Background information
- Birth name: Peter Leslie
- Born: 17 December 1944 England
- Died: 28 January 2004 (aged 59)
- Genres: Rock music
- Occupation(s): Keyboardist, musician
- Instrument: Keyboards
- Formerly of: T. Rex the Apostolic Intervention Keef Hartley Band

= Dino Dines =

British musician (1944–2004)

Peter Leslie "Dino" Dines (17 December 1944 – 28 January 2004) was a British keyboard player, best known for his work as a member of T. Rex. He was also a member of the Apostolic Intervention and the Keef Hartley Band.

==Early career==
Dines was a member of the Apostolic Intervention alongside future Humble Pie/Syd Barrett drummer Jerry Shirley.
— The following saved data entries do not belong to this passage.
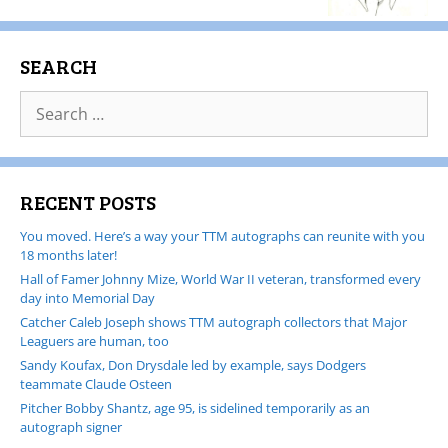
SEARCH
RECENT POSTS
You moved. Here’s a way your TTM autographs can reunite with you
18 months later!
Hall of Famer Johnny Mize, World War II veteran, transformed every
day into Memorial Day
Catcher Caleb Joseph shows TTM autograph collectors that Major
Leaguers are human, too
Sandy Koufax, Don Drysdale led by example, says Dodgers
teammate Claude Osteen
Pitcher Bobby Shantz, age 95, is sidelined temporarily as an
autograph signer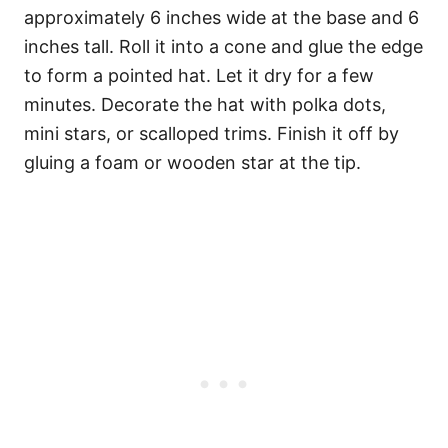
approximately 6 inches wide at the base and 6
inches tall. Roll it into a cone and glue the edge
to form a pointed hat. Let it dry for a few
minutes. Decorate the hat with polka dots,
mini stars, or scalloped trims. Finish it off by
gluing a foam or wooden star at the tip.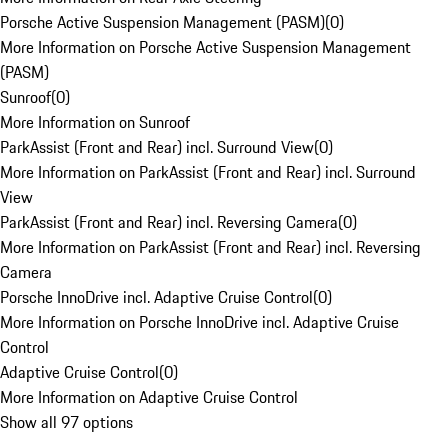
Porsche Active Suspension Management (PASM)
(
0
)
More Information on Porsche Active Suspension Management
(PASM)
Sunroof
(
0
)
More Information on Sunroof
ParkAssist (Front and Rear) incl. Surround View
(
0
)
More Information on ParkAssist (Front and Rear) incl. Surround
View
ParkAssist (Front and Rear) incl. Reversing Camera
(
0
)
More Information on ParkAssist (Front and Rear) incl. Reversing
Camera
Porsche InnoDrive incl. Adaptive Cruise Control
(
0
)
More Information on Porsche InnoDrive incl. Adaptive Cruise
Control
Adaptive Cruise Control
(
0
)
More Information on Adaptive Cruise Control
Show all 97 options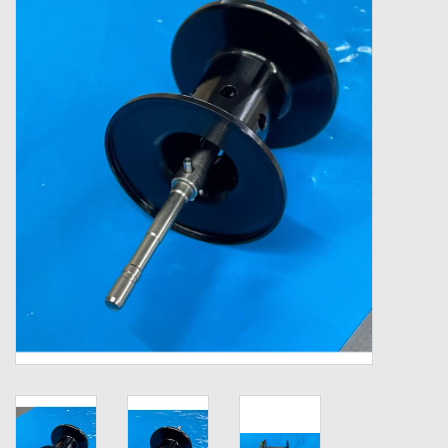
Zebco
Grease Wax Oil Cleaners
Fishing Reel Bearings / Bushings
Bearings
Rod Building Components
Winn Grips
Super Tune Upgrade Kit
Smooth Drag Carbon Drag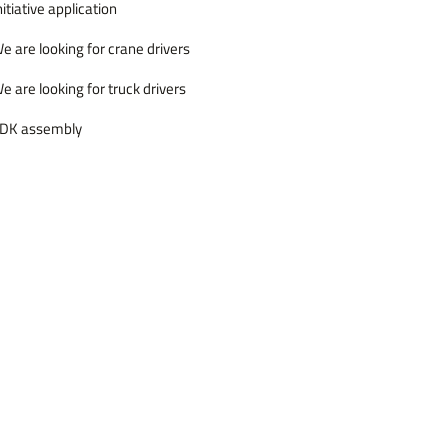
nitiative application
e are looking for crane drivers
e are looking for truck drivers
DK assembly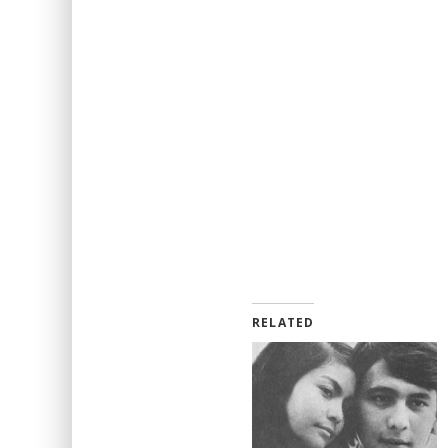
RELATED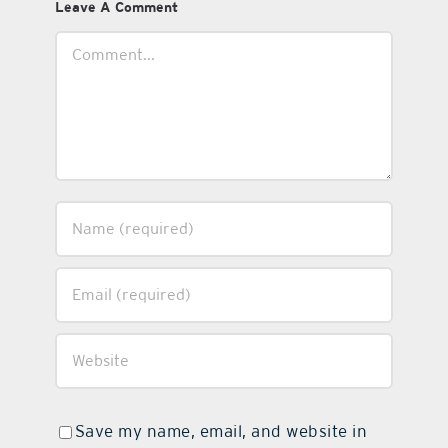
Leave A Comment
Comment
Save my name, email, and website in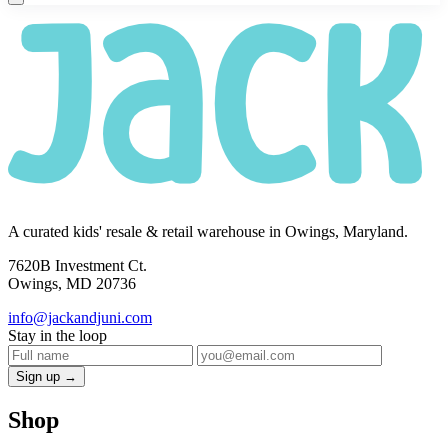
A curated kids' resale & retail warehouse in Owings, Maryland.
7620B Investment Ct.
Owings, MD 20736
info@jackandjuni.com
Stay in the loop
Sign up →
Shop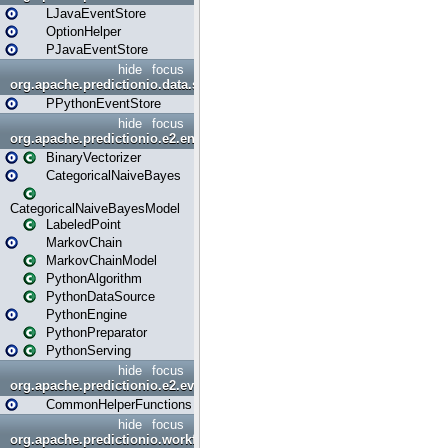
LJavaEventStore
OptionHelper
PJavaEventStore
hide
focus
org.apache.predictionio.data.store.python
PPythonEventStore
hide
focus
org.apache.predictionio.e2.engine
BinaryVectorizer
CategoricalNaiveBayes
CategoricalNaiveBayesModel
LabeledPoint
MarkovChain
MarkovChainModel
PythonAlgorithm
PythonDataSource
PythonEngine
PythonPreparator
PythonServing
hide
focus
org.apache.predictionio.e2.evaluation
CommonHelperFunctions
hide
focus
org.apache.predictionio.workflow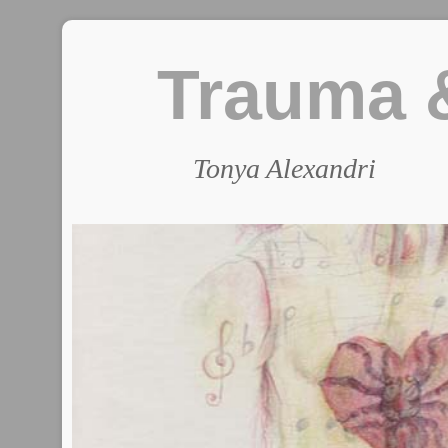
Trauma &
Tonya Alexandri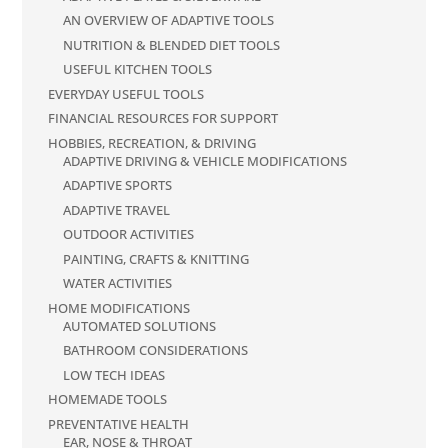
AN OVERVIEW OF ADAPTIVE TOOLS
NUTRITION & BLENDED DIET TOOLS
USEFUL KITCHEN TOOLS
EVERYDAY USEFUL TOOLS
FINANCIAL RESOURCES FOR SUPPORT
HOBBIES, RECREATION, & DRIVING
ADAPTIVE DRIVING & VEHICLE MODIFICATIONS
ADAPTIVE SPORTS
ADAPTIVE TRAVEL
OUTDOOR ACTIVITIES
PAINTING, CRAFTS & KNITTING
WATER ACTIVITIES
HOME MODIFICATIONS
AUTOMATED SOLUTIONS
BATHROOM CONSIDERATIONS
LOW TECH IDEAS
HOMEMADE TOOLS
PREVENTATIVE HEALTH
EAR, NOSE & THROAT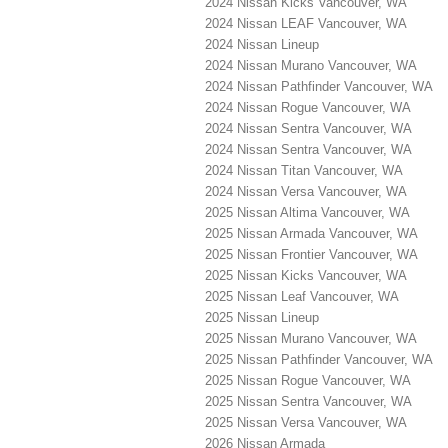
2024 Nissan Kicks Vancouver, WA
2024 Nissan LEAF Vancouver, WA
2024 Nissan Lineup
2024 Nissan Murano Vancouver, WA
2024 Nissan Pathfinder Vancouver, WA
2024 Nissan Rogue Vancouver, WA
2024 Nissan Sentra Vancouver, WA
2024 Nissan Sentra Vancouver, WA
2024 Nissan Titan Vancouver, WA
2024 Nissan Versa Vancouver, WA
2025 Nissan Altima Vancouver, WA
2025 Nissan Armada Vancouver, WA
2025 Nissan Frontier Vancouver, WA
2025 Nissan Kicks Vancouver, WA
2025 Nissan Leaf Vancouver, WA
2025 Nissan Lineup
2025 Nissan Murano Vancouver, WA
2025 Nissan Pathfinder Vancouver, WA
2025 Nissan Rogue Vancouver, WA
2025 Nissan Sentra Vancouver, WA
2025 Nissan Versa Vancouver, WA
2026 Nissan Armada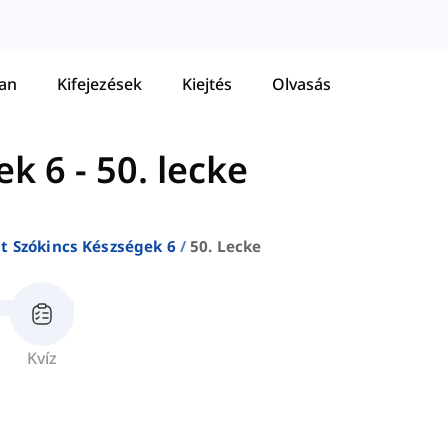
tan
Kifejezések
Kiejtés
Olvasás
ek 6
-
50. lecke
at Szókincs Készségek 6
50. Lecke
Kvíz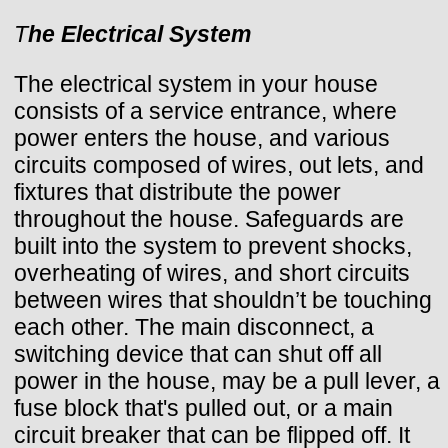
T
he Electrical System
The electrical system in your house
consists of a service entrance, where
power enters the house, and various
circuits composed of wires, out lets, and
fixtures that distribute the power
throughout the house. Safeguards are
built into the system to prevent shocks,
overheating of wires, and short circuits
between wires that shouldn’t be touching
each other. The main disconnect, a
switching device that can shut off all
power in the house, may be a pull lever, a
fuse block that's pulled out, or a main
circuit breaker that can be flipped off. It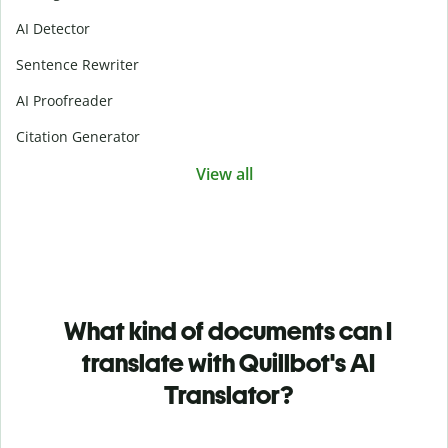
AI Detector
Sentence Rewriter
AI Proofreader
Citation Generator
View all
What kind of documents can I
translate with Quillbot's AI
Translator?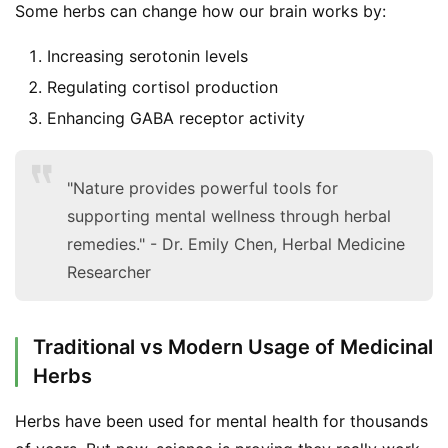
Some herbs can change how our brain works by:
Increasing serotonin levels
Regulating cortisol production
Enhancing GABA receptor activity
"Nature provides powerful tools for
supporting mental wellness through herbal
remedies." - Dr. Emily Chen, Herbal Medicine
Researcher
Traditional vs Modern Usage of Medicinal
Herbs
Herbs have been used for mental health for thousands 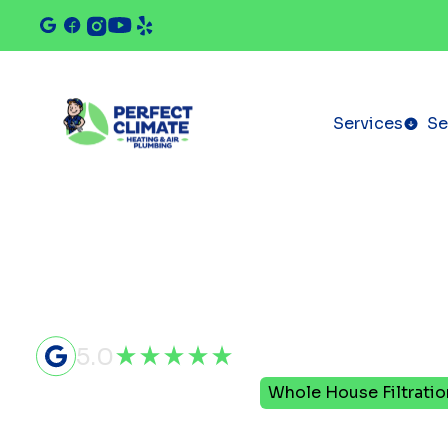
Services
Se
5.0
Home
Indoor Air Quality
Whole House Filtratio
Whole Hou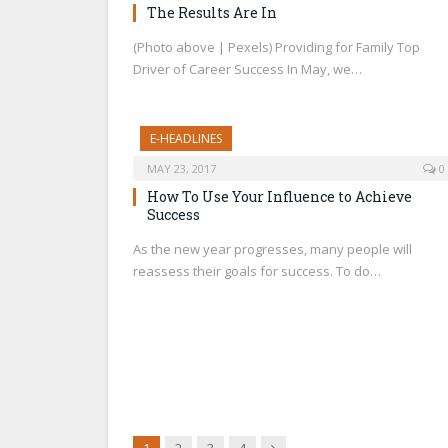
The Results Are In
(Photo above | Pexels) Providing for Family Top
Driver of Career Success In May, we…
E-HEADLINES
MAY 23, 2017
0
How To Use Your Influence to Achieve
Success
As the new year progresses, many people will
reassess their goals for success. To do…
Next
Their song "(Tell Me) Have You Ever Seen Me?" was donated by future Humble Pie frontman Steve Marriott.

Later, Dines played in the Keef Hartley Band, fronted by his future T. Rex bandmate Miller Anderson, also contributing keyboards to Anderson's first solo album, Bright City. During Dines' tenure they released the albums Halfbreed and The Battle of North West Six. He later returned for the album Overdog.

==T. Rex==
Dines joined T. Rex in mid-1974 and remained until they disbanded in 1977 due to leader Marc Bolan's death in a car accident. During Dines' time in the band they recorded and released the albums Bolan's Zip Gun, Futuristic Dragon and Dandy in the Underworld, as well as the UK Top 30 hit singles "Light Of Love", "New York City" and "I Love to Boogie". He performed with the band extensively on the TV show Supersonic as well as on Bolan's own show Marc.

==Later years and death==
Dines spent his later years performing with T. Rex tribute band T.Rextasy, and played on their albums. He died of a heart attack in 2004, aged 59.